Stored data entries:
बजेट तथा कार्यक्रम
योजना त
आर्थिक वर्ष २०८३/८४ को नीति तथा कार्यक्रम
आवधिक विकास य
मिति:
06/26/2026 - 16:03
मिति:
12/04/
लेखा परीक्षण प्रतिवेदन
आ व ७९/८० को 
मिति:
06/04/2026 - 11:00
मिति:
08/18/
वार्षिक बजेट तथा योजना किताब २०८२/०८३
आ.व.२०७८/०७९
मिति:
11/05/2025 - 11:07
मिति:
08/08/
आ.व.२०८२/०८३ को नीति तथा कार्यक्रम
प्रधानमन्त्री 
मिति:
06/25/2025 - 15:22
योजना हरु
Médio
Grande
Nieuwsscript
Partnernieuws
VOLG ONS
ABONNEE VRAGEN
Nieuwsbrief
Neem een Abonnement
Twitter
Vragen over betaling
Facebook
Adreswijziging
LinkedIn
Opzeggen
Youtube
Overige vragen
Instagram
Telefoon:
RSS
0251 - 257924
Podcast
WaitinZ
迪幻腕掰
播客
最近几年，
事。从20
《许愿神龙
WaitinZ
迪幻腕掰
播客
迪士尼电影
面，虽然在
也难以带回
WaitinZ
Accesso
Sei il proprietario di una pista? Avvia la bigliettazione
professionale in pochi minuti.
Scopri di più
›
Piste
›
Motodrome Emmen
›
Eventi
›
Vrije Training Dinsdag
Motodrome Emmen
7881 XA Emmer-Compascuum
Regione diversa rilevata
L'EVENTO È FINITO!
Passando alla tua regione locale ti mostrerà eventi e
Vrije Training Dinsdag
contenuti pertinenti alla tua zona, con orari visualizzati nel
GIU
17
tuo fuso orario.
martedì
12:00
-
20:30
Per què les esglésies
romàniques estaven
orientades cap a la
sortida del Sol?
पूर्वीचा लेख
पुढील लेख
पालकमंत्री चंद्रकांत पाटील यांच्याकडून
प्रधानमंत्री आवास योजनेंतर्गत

Problem details:
Write out each entry again, character for character.

Output:
बजेट तथा कार्यक्रम
योजना त
आर्थिक वर्ष २०८३/८४ को नीति तथा कार्यक्रम
आवधिक विकास य
मिति:
06/26/2026 - 16:03
मिति:
12/04/
लेखा परीक्षण प्रतिवेदन
आ व ७९/८० को 
मिति:
06/04/2026 - 11:00
मिति:
08/18/
वार्षिक बजेट तथा योजना किताब २०८२/०८३
आ.व.२०७८/०७९
मिति:
11/05/2025 - 11:07
मिति:
08/08/
आ.व.२०८२/०८३ को नीति तथा कार्यक्रम
प्रधानमन्त्री 
मिति:
06/25/2025 - 15:22
योजना हरु
Médio
Grande
Nieuwsscript
Partnernieuws
VOLG ONS
ABONNEE VRAGEN
Nieuwsbrief
Neem een Abonnement
Twitter
Vragen over betaling
Facebook
Adreswijziging
LinkedIn
Opzeggen
Youtube
Overige vragen
Instagram
Telefoon:
RSS
0251 - 257924
Podcast
WaitinZ
迪幻腕掰
播客
最近几年，
事。从20
《许愿神龙
WaitinZ
迪幻腕掰
播客
迪士尼电影
面，虽然在
也难以带回
WaitinZ
Accesso
Sei il proprietario di una pista? Avvia la bigliettazione
professionale in pochi minuti.
Scopri di più
›
Piste
›
Motodrome Emmen
›
Eventi
›
Vrije Training Dinsdag
Motodrome Emmen
7881 XA Emmer-Compascuum
Regione diversa rilevata
L'EVENTO È FINITO!
Passando alla tua regione locale ti mostrerà eventi e
Vrije Training Dinsdag
contenuti pertinenti alla tua zona, con orari visualizzati nel
GIU
17
tuo fuso orario.
martedì
12:00
-
20:30
Per què les esglésies
romàniques estaven
orientades cap a la
sortida del Sol?
पूर्वीचा लेख
पुढील लेख
पालकमंत्री चंद्रकांत पाटील यांच्याकडून
प्रधानमंत्री आवास योजनेंतर्गत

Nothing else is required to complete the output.